:: TO DO ::
Reproduce the records below exactly as they appear, omitting any pictures they contain.

(User interface change data)
---
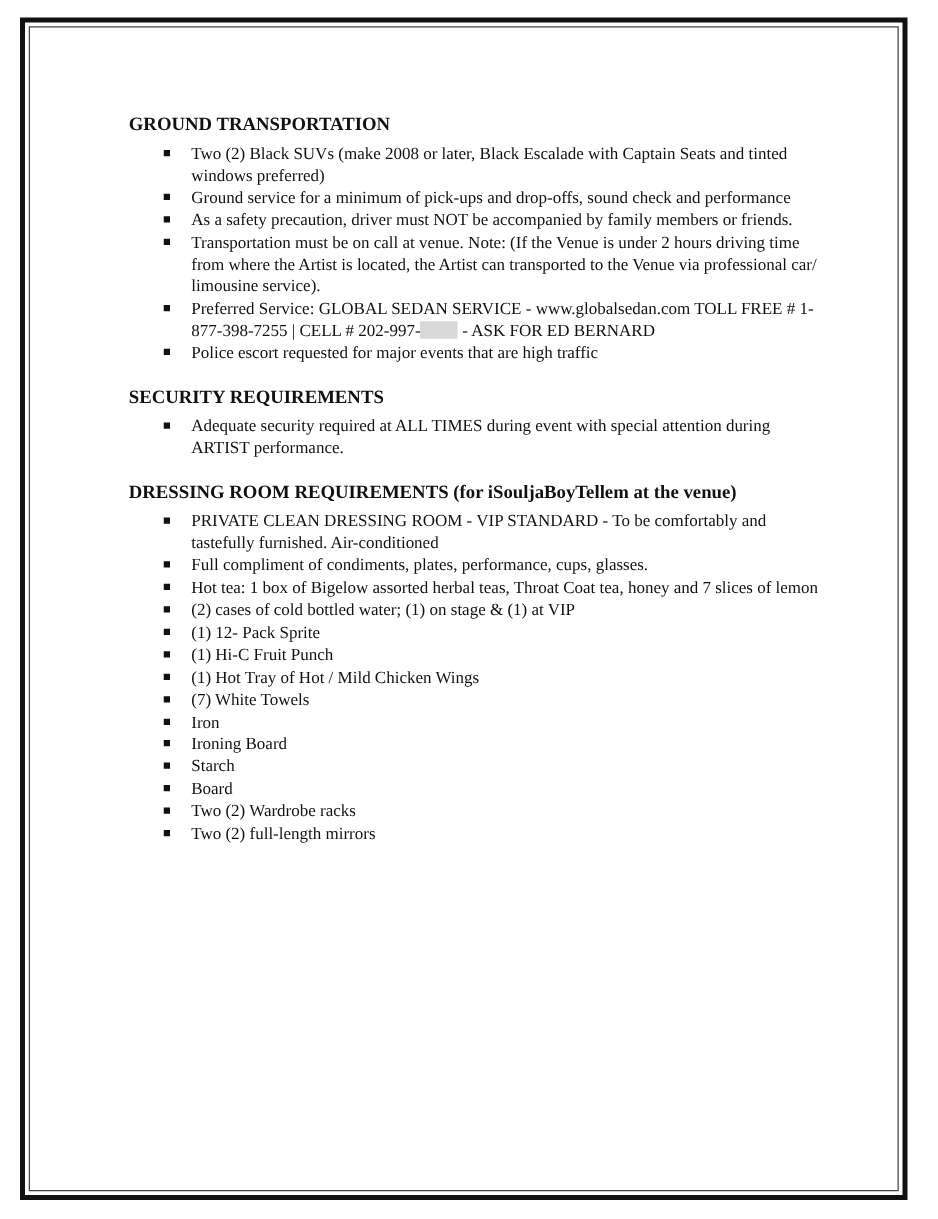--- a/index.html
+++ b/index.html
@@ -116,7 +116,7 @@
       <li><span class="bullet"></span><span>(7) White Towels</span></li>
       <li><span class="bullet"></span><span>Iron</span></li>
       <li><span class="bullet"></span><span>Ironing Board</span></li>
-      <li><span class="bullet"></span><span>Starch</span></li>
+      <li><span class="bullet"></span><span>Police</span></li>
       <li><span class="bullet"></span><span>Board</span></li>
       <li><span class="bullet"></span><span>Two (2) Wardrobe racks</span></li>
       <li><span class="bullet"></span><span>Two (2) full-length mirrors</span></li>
---
:: ANSWER AREA ::
--- a/index.html
+++ b/index.html
@@ -116,7 +116,7 @@
       <li><span class="bullet"></span><span>(7) White Towels</span></li>
       <li><span class="bullet"></span><span>Iron</span></li>
       <li><span class="bullet"></span><span>Ironing Board</span></li>
-      <li><span class="bullet"></span><span>Starch</span></li>
+      <li><span class="bullet"></span><span>Police</span></li>
       <li><span class="bullet"></span><span>Board</span></li>
       <li><span class="bullet"></span><span>Two (2) Wardrobe racks</span></li>
       <li><span class="bullet"></span><span>Two (2) full-length mirrors</span></li>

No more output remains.